院内夫婦の甘い秘密~恋と仕事と、時々魔法~

 久しぶりに大声を出してしまった。

 だって、魔法少女オトメは私の推しで生き甲斐で、もっと言えば神様みたいな信仰対象なんだもの。

 どんなに忙しくてもオトメのイベントのためなら時間を捻出するし、凪に貸したコスプレ衣装を含め、コレクションしたグッズや円盤は膨大な数になっている。

 しかし、これまで一度も恋人がいなかったうえ趣味が子ども時代に見ていた魔法少女のアニメだなんて言ったら、きっと両親に心配をかけてしまう。

 だから、部屋の収納に隠し切れないオトメグッズは屋内型のトランクルームに預け、両親の前では無趣味を装っている。秘密を知っているのは、凪と竜星くんだけだ。

 手元に円盤がなくても、今はスマホがあれば色々見れるしね……。

 部屋の中央にある小さなローテーブルに食事を置くと、同じくテーブルの上にあるスマホスタンドに、横向きにしてスマホをセットした。
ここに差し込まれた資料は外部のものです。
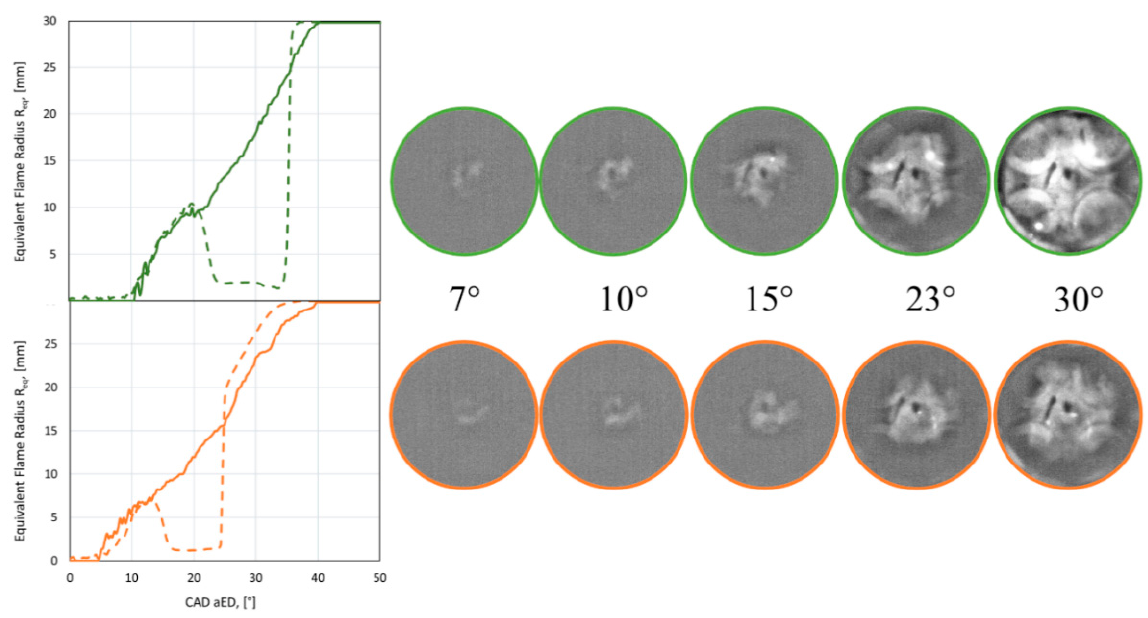
Figure 11. Evaluation of the flame front in order to evaluate the actual existence of the combustion detected as an anomaly by the BR code.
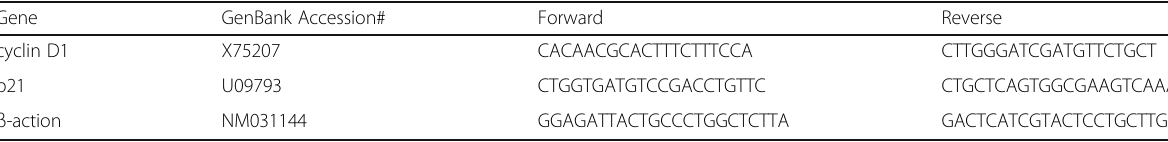
Table 1 Primer sequences for gene expression by real-time PCR Gene GenBank Accession# Forward Reverse cyclin D1 X75207 CACAACGCACTTTCTTTCCA CTTGGGATCGATGTTCTGCT p21 U09793 CTGGTGATGTCCGACCTGTTC β -action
 起動したのは、動画配信アプリ。中でもとくにアニメを多く配信しているサービスに登録していて、勉強の傍ら流したり、休みの日に集中して鑑賞したりする。

 私が子どもの頃にテレビで放送していた『魔法少女オトメ』シリーズもすべて網羅されており、元気を出したい時には第一シリーズの最終回を見るのが恒例だ。